Mayor Jim Price said he recently spoke with de Werk for about an hour, discussing economic development and other city business.
“I will be working with Mr. de Werk,” Price said on Monday. “I’m not going to be an impediment to this city.”
De Werk has been a controversial hire, with some members of the council questioning his experience and residents and some on the council including the mayor calling for a deeper dive into the background of the former Ceres police chief.
The council voted 3-2 to narrowly hire him in December.
Price and Councilman James Vineyard were the two “no” votes against de Werk. But, on Monday, they each spoke of working with de Werk to improve Atwater.
De Werk has six-month contract as the interim city manager. He told the Sun-Star that he’ll use that time to try to get the city moving in the right direction and will make up his mind on whether he’ll try for the job permanently.
He said the “passion” he sees in Atwater’s elected officials, city employees and residents all play into why he’s drawn to the town despite its challenges. He noted the split City Council, the city’s debt and understaffed city services as some of those challenges.
“The City Council is made up of people who care about this place,” he said, adding he’s “absolutely impressed” with the city staff.
De Werk has been retired for more than three years, he noted, saying there will be a transition period for him. “I don’t have to work. I fully retired. I’m not broke,” he said. “So, I don’t want to stay in a job where I’m not welcomed or wanted.
“But, if I feel like I’m really contributing and that I’m making a difference, then I’d like to stay a long time,” he said.
Some detractors of de Werk have questioned his departure from his last job.
De Werk served as police chief in Ceres from 1999 to 2014, including a roughly four-year stretch at the end of his tenure when he also served as the Ceres city manager. During that time, de Werk worked with Tom Niederreuther, who was a reserve police officer for a short time, and also worked with Frank Johnson, who was president of the Modesto chapter of the NAACP at the time.
In 2007, de Werk partnered with a nurse practitioner and later with the NAACP under Johnson to open a health clinic, according to a 2014 report from the Modesto Bee. The City of Ceres collected donations for the program and wrote checks to the NAACP until February of 2014, the Sun-Star’s sister newspaper reported, when Ceres Councilwoman Linda Ryno raised concerns over potential liability issues in connection with the program.
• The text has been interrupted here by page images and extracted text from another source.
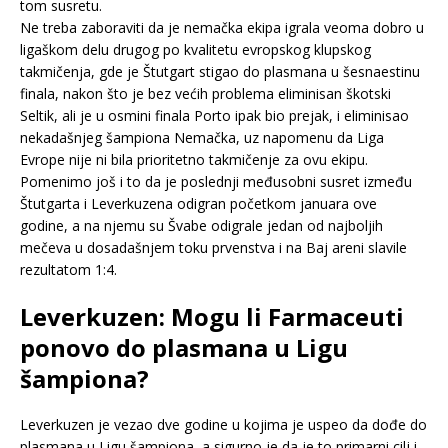
tom susretu.
Ne treba zaboraviti da je nemačka ekipa igrala veoma dobro u
ligaškom delu drugog po kvalitetu evropskog klupskog
takmičenja, gde je Štutgart stigao do plasmana u šesnaestinu
finala, nakon što je bez većih problema eliminisan škotski
Seltik, ali je u osmini finala Porto ipak bio prejak, i eliminisao
nekadašnjeg šampiona Nemačka, uz napomenu da Liga
Evrope nije ni bila prioritetno takmičenje za ovu ekipu.
Pomenimo još i to da je poslednji međusobni susret između
Štutgarta i Leverkuzena odigran početkom januara ove
godine, a na njemu su Švabe odigrale jedan od najboljih
mečeva u dosadašnjem toku prvenstva i na Baj areni slavile
rezultatom 1:4.
Leverkuzen: Mogu li Farmaceuti
ponovo do plasmana u Ligu
šampiona?
Leverkuzen je vezao dve godine u kojima je uspeo da dođe do
plasmana u Ligu šampiona, a sigurno je da je to primarni cilj i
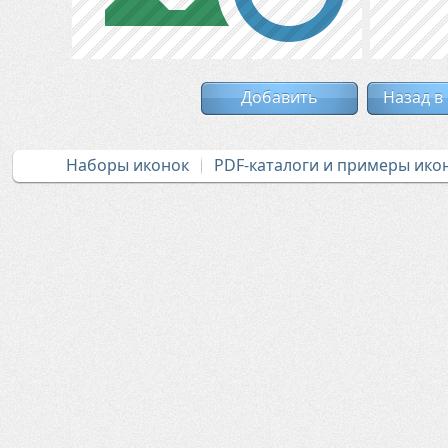
Добавить
Назад в
Наборы иконок
PDF-каталоги и примеры ико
De Werk’s departure in 2014 from Ceres was controversial with many community leaders and others — including Johnson — speaking out in support of de Werk. Following a two-month medical leave, the City Ceres Council relieved de Werk of his duties, citing his medical issues. Johnson said he didn’t believe the city’s stated reason for parting ways with de Werk and pledged to investigate.
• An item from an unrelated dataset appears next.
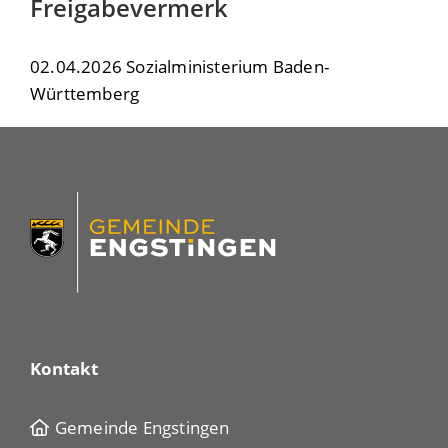
Freigabevermerk
02.04.2026 Sozialministerium Baden-
Württemberg
Kontakt
Gemeinde Engstingen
De Werk’s departure also included an agreement with the city that raised other questions, including stipulations that de Werk not make any “disparaging remarks” about the city or enter of its private facilities without permission, the Modesto Bee reported.
Councilman Paul Creighton said he hoped the council would be able to move forward past the in-fighting that’s been seen in the past year.
“It’s important that we put it all behind us,” he said.